Creio que é urgente dar alguns passos. É o caso da conclusão da União Bancária, para reduzir os riscos do sector bancário e para que a política monetária seja única em toda a área do Euro. Estando já centralizado no BCE a supervisão das instituições de crédito, é lógico que aos depositantes seja dada a proteção de um fundo comum europeu.
Impõe-se, também, avançar no aprofundamento da integração dos mercados de ações e obrigações e criar a União dos Mercados de Capitais, matéria que agora é uma responsabilidade da comissária europeia portuguesa, Maria Luís Albuquerque.
O objetivo é evitar a emigração da poupança europeia, diversificar as fontes de financiamento das empresas e melhorar as suas condições de acesso aos mercados financeiros a custos competitivos, para além do crédito bancário.
É também importante dotar a UEM de uma função orçamental comum de estabilização macroeconómica. Isso tornará a UE menos vulnerável à próxima recessão económica global - e nunca sabemos quando chegará, como se viu com a pandemia covid-19. Isso resolveria também a questão da resposta europeia aos choques assimétricos negativos.
A experiência portuguesa das últimas décadas, tal como a de outros países da UE, demonstra que as restrições impostas pela pertença à Zona Euro são um travão virtuoso à falta de transparência das contas públicas e ao enviesamento dos políticos a favor de défices orçamentais e ao adiamento das reformas estruturais que devem ser feitas.
Não há dúvida de que neste momento entre os grandes desafios da UE está a capacidade de assegurar a sua defesa.
Já o era, antes das eleições americanas, mas agora é mais evidente. A UE tem de ganhar escala em indústria de Defesa. A União tem importado de fora da Europa uma percentagem elevada dos equipamentos militares que envia para a Ucrânia.
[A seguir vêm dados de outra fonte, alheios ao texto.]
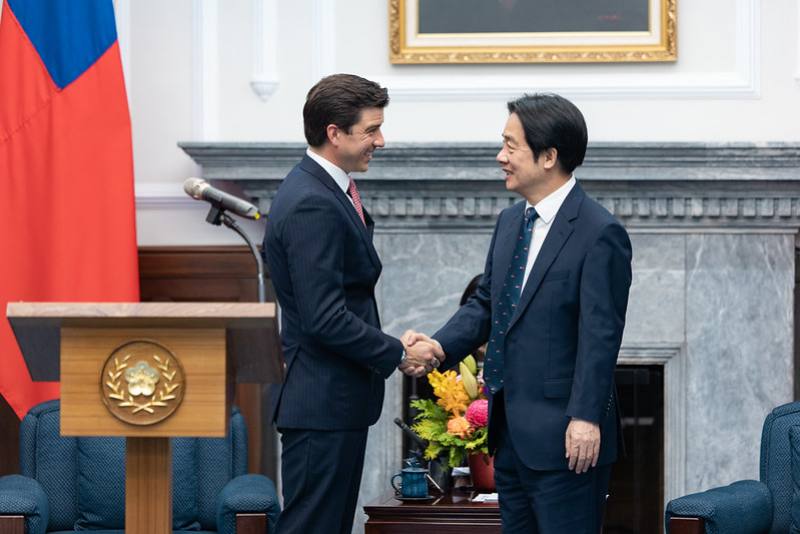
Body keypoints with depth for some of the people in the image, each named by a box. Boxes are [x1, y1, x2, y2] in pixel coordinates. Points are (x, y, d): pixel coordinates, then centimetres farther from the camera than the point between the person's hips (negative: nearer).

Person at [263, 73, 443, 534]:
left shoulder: (328, 190, 13)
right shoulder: (311, 205, -20)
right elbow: (324, 319, -24)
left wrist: (396, 345, 6)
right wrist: (398, 356, -14)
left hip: (337, 400, 11)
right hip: (321, 404, -10)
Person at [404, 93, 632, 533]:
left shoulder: (598, 233, -14)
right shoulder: (510, 222, 13)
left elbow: (600, 335, -17)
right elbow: (486, 304, 17)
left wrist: (586, 418, -22)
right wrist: (439, 346, -1)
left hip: (565, 436, -9)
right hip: (511, 432, 9)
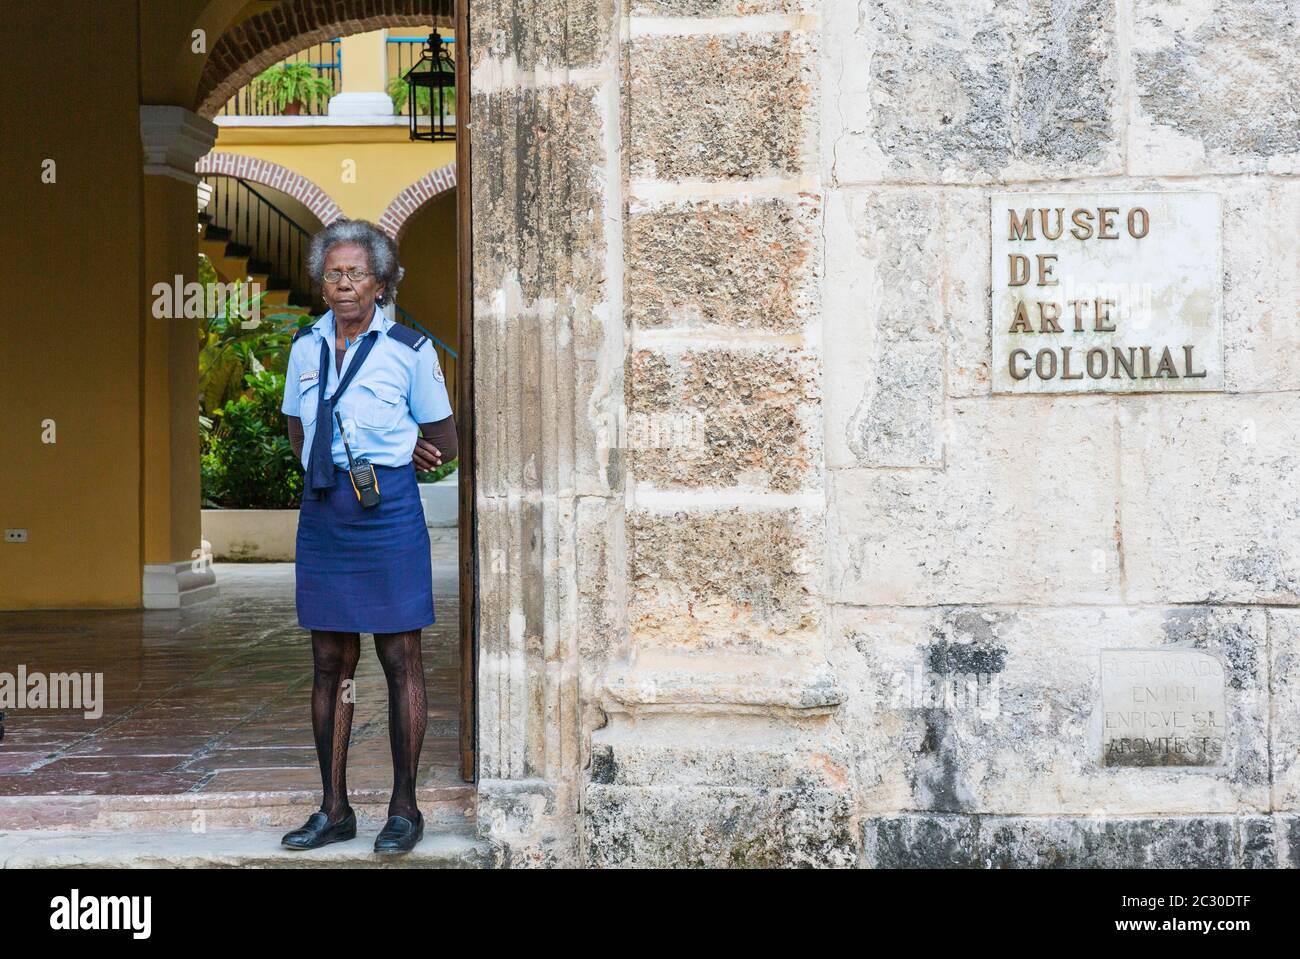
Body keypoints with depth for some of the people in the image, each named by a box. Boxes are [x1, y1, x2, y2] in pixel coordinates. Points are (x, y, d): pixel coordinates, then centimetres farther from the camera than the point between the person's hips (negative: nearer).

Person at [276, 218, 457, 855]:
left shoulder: (410, 349, -2)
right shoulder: (306, 346, 10)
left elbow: (444, 445, 5)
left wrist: (383, 461, 5)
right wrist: (372, 453, 7)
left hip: (388, 512, -4)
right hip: (322, 513, 4)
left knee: (400, 661, -1)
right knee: (331, 662, 7)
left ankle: (404, 809, 7)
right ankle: (333, 809, 14)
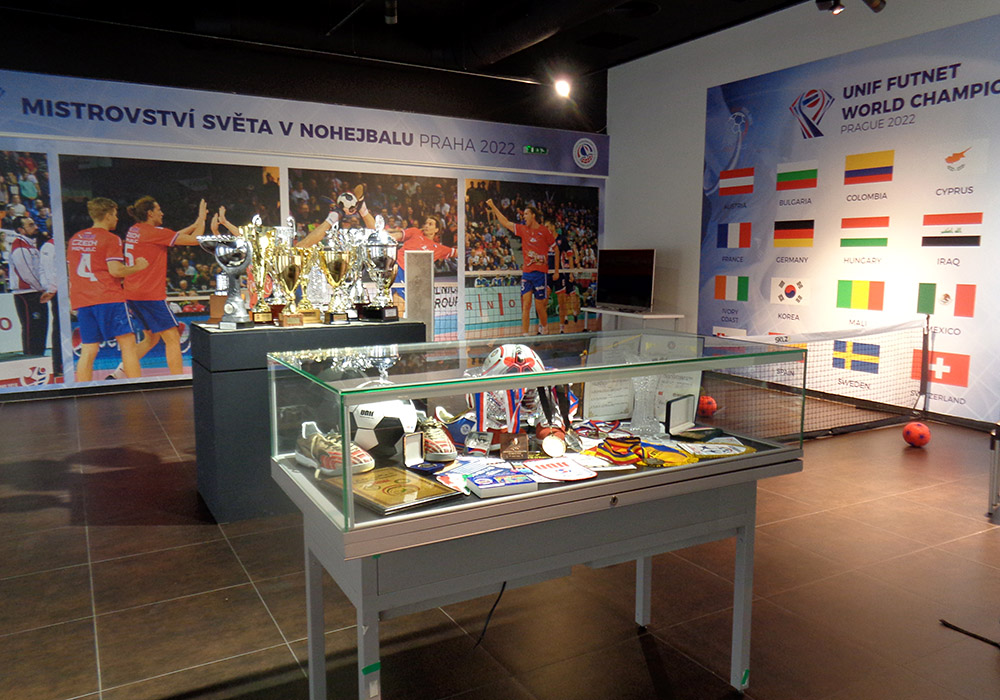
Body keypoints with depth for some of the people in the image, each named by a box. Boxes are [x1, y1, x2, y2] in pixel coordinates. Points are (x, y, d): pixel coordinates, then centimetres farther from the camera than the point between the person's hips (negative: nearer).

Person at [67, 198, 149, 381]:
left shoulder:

O reforço da política de defesa vai certamente exigir o recurso à mutualização da dívida europeia, tal como aconteceu com a resposta à crise sanitária e económica provocada pela pandemia covid-19.
A UE precisa de reforçar o seu poder geopolítico, económico e tecnológico para recuperar o atraso em relação aos Estados Unidos da América e à China e defender a prosperidade dos cidadãos europeus e os princípios da democracia liberal.
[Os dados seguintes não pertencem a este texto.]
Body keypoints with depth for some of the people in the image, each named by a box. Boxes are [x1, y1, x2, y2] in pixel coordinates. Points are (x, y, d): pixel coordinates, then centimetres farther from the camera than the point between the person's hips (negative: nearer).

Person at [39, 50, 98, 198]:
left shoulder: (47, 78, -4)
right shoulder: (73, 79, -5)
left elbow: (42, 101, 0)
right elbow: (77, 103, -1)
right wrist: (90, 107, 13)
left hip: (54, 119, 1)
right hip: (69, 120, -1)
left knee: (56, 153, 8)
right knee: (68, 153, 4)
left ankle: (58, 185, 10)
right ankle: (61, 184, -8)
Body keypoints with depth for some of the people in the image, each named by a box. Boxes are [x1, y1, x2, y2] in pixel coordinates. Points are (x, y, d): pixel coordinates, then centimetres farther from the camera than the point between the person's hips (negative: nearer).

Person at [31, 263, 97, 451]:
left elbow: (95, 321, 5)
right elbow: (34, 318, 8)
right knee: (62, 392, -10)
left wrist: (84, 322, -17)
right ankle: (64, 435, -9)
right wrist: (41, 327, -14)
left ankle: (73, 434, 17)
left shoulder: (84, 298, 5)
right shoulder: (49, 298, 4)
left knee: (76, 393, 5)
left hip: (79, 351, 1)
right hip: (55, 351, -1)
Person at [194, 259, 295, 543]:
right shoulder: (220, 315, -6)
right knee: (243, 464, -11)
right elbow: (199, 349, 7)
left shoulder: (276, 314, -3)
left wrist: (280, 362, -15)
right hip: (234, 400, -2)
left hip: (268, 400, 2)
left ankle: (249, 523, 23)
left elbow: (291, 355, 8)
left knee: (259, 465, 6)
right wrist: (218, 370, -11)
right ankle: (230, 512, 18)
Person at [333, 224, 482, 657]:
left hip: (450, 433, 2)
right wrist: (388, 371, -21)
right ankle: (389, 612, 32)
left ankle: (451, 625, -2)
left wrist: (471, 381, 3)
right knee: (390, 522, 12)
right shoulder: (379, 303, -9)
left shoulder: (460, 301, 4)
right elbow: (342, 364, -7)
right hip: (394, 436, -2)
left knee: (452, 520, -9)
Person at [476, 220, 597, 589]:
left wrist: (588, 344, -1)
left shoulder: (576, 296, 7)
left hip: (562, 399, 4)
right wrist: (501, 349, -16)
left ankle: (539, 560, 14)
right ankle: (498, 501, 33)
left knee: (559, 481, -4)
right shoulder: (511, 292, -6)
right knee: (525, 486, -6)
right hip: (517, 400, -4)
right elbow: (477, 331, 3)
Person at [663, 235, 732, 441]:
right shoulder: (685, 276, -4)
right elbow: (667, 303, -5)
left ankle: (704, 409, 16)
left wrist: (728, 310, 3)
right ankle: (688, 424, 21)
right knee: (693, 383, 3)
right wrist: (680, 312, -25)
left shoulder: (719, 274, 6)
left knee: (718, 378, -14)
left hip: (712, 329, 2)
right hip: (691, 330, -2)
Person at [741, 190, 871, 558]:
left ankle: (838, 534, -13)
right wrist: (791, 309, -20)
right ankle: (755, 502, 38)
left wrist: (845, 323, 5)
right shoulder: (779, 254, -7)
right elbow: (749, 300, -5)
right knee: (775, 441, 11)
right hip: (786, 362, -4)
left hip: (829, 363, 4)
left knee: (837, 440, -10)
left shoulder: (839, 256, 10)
A União, como um todo, precisa de aumentar o investimento em investigação e inovação para o mercado e melhorar a capacidade competitiva nas áreas tecnológicas estratégicas, como a eletrónica, as telecomunicações e a farmacêutica.
Por outro lado, é fundamental criar uma verdadeira união europeia da energia, como defende Mario Draghi. É igualmente urgente reforçar a coordenação das políticas económicas dos Estados membros. A melhoria da competitividade externa da UE não pode ser alcançada cada um por si.
Vale a pena também olhar para a guerra comercial com tarifas sobre os bens europeus que o Presidente Trump decidiu lançar. Como dizia o Nobel norte-americano Paul Krugman, numa carta enviada à Europa, esta é a oportunidade para a UE se mostrar forte, unida e coesa perante uma atitude sem justificação por parte da Administração americana. Os valores dos desequilíbrios do comércio externo por ela apresentados não são verdadeiros.
Segundo Krugman, a posição europeia nas negociações será mais forte se houver plena consciência da pouca razoabilidade das tarifas anunciadas pelo Presidente Trump, por um lado, e da força e capacidade de retaliar da EU, por outro.
Devemos, no entanto, estar sempre cientes de que a guerra comercial entre países não interessa a ninguém.
Perante estes novos desafios, as respostas positivas que a Europa soube encontrar quando confrontada com crises ao longo dos seus quase 70 anos de integração, dão-nos múltiplas razões para continuar a acreditar no futuro do projeto europeu.
Ex-Presidente da República Portuguesa
---
Texto preparado para a conversa-debate com o ex-Presidente do Governo de Espanha, Felipe González, em Toledo (11.6.2025), na sessão comemorativa dos 40 anos da assinatura do Tratado de Adesão.